Genevieve Cogman The Invisible Library Tor 2015
Take a love of books, add a dash of fairytale, blend in some steampunk, season with distinctive characters, add essence of danger and top it off with a garnish of wittiness and voilà! we have The Invisible Library, the first of a projected trilogy featuring the extremely resourceful Irene. She is a Librarian in an extremely unusual library, one which exists out of time and place. From its rambling corridors and innumerable rooms lined with shelved books one can access any number of alternate worlds in different dimensions. The purpose of the library is to acquire, by whatever means, one copy of every book of fiction published in those alternate worlds, even multiple versions of a book where, due to variations in developments in those worlds, the resulting editions may only differ in a word, a paragraph or a chapter.
To complicate matters, the mix of magic and the mundane in each world will be different, and the magic wielded by the Librarians of a different order again. The two worlds that we are introduced to in The Invisible Library have many of the tropes of steampunk embedded in them: technology largely operated by steam power or Victorian mechanics, quasi-Dickensian costumes, detectives and shady characters roaming streets blanketed in smog, structured if sometimes fluid class divisions and, woven through all, the red strand of danger and the blue thread of magic.
Irene’s attempt to retrieve an alternate-world version of Kinder- und Hausmärchen — what we call Grimms’ Fairy Tales — is, unsurprisingly, to be thwarted by the characters she meets, the circumstances she finds herself in and the several types of magic she encounters. It all runs counter to Irene’s name which, irony of ironies, in Greek means ‘peace’; for she will find little peace in the course of some 300 pages.
Now, if you or I would hope to be thrilled by a rattling good yarn we’d certainly be satisfied. The plotting is excellent, there are clever twists and turns, and important loose ends do eventually get tied up.
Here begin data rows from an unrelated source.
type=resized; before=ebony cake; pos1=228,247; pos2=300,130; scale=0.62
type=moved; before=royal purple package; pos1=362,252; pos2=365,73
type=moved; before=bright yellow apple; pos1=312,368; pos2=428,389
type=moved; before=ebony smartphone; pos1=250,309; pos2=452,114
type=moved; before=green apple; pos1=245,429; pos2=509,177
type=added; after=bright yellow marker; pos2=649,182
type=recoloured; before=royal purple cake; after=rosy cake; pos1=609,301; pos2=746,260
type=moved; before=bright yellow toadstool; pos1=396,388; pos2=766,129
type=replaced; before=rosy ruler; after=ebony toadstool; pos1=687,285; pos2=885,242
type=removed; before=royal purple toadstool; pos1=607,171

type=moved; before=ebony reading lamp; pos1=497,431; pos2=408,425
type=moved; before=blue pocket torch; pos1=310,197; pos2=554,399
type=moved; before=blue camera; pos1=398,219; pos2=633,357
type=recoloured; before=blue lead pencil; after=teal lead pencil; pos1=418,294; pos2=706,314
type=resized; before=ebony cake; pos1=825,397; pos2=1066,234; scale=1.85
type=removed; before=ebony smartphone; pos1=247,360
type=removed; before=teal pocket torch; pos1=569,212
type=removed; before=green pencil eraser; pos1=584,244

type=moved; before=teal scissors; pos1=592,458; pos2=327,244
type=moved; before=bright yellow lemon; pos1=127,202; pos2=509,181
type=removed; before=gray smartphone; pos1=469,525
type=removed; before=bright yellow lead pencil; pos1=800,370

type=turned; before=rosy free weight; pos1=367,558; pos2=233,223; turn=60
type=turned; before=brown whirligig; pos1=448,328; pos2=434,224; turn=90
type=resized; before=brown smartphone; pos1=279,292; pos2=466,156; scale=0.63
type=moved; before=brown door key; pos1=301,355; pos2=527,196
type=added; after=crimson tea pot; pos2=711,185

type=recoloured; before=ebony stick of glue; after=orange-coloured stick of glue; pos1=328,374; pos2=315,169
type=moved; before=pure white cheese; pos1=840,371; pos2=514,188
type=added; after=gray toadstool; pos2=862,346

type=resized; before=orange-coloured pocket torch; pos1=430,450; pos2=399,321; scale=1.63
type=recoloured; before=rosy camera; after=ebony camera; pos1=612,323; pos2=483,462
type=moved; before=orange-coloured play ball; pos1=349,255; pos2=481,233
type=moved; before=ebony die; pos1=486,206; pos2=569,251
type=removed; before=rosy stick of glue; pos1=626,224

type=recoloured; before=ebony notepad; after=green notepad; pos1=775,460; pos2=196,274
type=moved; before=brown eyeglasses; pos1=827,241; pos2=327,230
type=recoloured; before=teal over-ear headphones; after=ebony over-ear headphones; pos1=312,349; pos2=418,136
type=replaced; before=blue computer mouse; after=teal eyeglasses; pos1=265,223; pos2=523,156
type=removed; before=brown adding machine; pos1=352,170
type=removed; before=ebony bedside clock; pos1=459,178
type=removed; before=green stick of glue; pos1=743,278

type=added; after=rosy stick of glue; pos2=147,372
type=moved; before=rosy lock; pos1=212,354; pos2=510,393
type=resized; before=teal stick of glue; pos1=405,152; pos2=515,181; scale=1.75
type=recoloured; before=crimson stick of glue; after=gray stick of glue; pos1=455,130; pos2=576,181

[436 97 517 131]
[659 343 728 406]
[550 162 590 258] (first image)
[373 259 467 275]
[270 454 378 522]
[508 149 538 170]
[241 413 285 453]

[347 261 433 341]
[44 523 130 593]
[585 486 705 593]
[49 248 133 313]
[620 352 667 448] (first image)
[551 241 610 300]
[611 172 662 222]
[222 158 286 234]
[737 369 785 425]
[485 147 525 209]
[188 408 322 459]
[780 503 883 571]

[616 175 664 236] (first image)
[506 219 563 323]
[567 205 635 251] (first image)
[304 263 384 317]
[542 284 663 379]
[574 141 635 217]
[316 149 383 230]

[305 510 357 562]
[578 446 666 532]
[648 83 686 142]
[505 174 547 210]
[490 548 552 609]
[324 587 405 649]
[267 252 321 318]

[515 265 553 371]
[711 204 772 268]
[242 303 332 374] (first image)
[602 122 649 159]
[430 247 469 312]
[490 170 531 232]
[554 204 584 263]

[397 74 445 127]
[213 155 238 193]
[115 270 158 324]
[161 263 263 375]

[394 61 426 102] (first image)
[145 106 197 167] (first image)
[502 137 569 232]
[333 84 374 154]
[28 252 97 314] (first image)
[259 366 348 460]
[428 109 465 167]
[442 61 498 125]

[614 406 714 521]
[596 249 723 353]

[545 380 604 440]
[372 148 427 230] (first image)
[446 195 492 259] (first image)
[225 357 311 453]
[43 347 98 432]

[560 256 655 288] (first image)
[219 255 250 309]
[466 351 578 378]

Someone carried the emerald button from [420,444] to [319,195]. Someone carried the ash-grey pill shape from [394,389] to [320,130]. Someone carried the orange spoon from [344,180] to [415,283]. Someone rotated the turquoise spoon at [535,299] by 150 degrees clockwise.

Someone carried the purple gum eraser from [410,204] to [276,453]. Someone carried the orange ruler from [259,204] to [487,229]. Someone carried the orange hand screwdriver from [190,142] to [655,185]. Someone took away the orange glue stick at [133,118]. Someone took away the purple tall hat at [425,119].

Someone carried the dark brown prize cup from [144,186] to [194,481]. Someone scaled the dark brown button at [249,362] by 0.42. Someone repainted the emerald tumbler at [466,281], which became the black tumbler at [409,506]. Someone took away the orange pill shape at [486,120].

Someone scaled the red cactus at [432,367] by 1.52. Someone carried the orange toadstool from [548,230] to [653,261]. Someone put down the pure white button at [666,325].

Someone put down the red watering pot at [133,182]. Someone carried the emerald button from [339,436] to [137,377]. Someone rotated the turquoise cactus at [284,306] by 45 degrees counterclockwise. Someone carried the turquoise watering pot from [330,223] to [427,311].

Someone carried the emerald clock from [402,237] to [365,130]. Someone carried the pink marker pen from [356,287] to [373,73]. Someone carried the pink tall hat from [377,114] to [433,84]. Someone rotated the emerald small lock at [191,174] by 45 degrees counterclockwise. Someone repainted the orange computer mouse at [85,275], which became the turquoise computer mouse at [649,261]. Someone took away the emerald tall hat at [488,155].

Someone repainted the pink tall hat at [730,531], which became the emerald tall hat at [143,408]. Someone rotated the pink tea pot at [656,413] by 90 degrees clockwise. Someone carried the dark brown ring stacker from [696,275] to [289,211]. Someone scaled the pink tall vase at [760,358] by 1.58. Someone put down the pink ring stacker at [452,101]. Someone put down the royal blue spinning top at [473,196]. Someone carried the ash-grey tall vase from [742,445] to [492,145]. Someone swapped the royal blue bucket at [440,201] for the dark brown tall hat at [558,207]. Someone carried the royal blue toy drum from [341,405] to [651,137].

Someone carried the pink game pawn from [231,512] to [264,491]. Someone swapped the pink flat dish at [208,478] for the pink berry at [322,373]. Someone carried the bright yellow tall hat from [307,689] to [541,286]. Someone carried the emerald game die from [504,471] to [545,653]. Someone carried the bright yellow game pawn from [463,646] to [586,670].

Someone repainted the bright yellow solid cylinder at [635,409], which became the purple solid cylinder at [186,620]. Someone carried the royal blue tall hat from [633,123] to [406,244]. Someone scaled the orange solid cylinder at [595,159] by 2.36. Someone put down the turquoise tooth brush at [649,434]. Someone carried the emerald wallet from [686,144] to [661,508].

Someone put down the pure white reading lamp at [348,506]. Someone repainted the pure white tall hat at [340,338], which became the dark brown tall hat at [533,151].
Despite The Invisible Library being her first novel this is all of a piece with Cogman’s experience as, among many other jobs, a roleplaying game writer and a classifications specialist — she is used to dealing with disparate data and analysing systems. And this has got to have been more than a little help in her world-building, as much as we can glean from the limited glimpses we get of alternate worlds; a Hogwarts-like boys boarding school is an inauspicious start, though thankfully a 19th-century or Edwardian London with no telephones but plenty of horseless cabs and zeppelins is the main setting, and for the first sequel we are promised an alternate Venice.
But Cogman also loves literature (she only lists Tolkien and Sherlock Holmes as juvenile passions, but you can be sure she is widely read), and happily for those who enjoy these subtleties she mixes in a lot of cultural references, from books to TV shows, via the odd familiar turn of phrase. In particular, it’s delightful to note the custom of Library staff assuming new ‘work’ names: we have Kai (from Welsh Arthurian literature), Bradamant (from the medieval Orlando Furioso), Coppelia (from the ballet by Delibes), Alberich (after the evil dwarf in The Nibelungenlied and Wagner’s Ring Cycle), Dominic Aubrey (in English Aubrey, sometimes appearing as Oberon, could be a variation of Alberich) and Kostchei (the Slavic fairytale villain whose soul, like Voldemort’s, is cunningly hidden so that he is, in effect, immortal, and who appears in Stravinsky’s ballet The Firebird).
So, we can have fun spotting the nods to other stories but we can also appreciate the logics she has built into her magical systems. But a novel doesn’t really work unless we can believe in and invest in the protagonist and associated cast. Irene is the epitome of an admirable kickass heroine, one who is sorely tested but who has the talent and doggedness to win through. Her colleagues Kai and Bradamant have secrets of their own which make their motivations opaque at times; they contrast with the detective Vale and Inspector Singh who seem competent, incorruptible types in a London where one can depend on little else, one where werewolves, vampires and sinister fairy folk called the Fae will inevitably cross one’s path.
There we have it, then: there’s no peace for the wicked, nor any peace for Irene herself. The Invisible Library, though no great piece of literature, is certainly greatly enjoyable — and more intelligent than some tales of ho-hum derring-do I’ve read.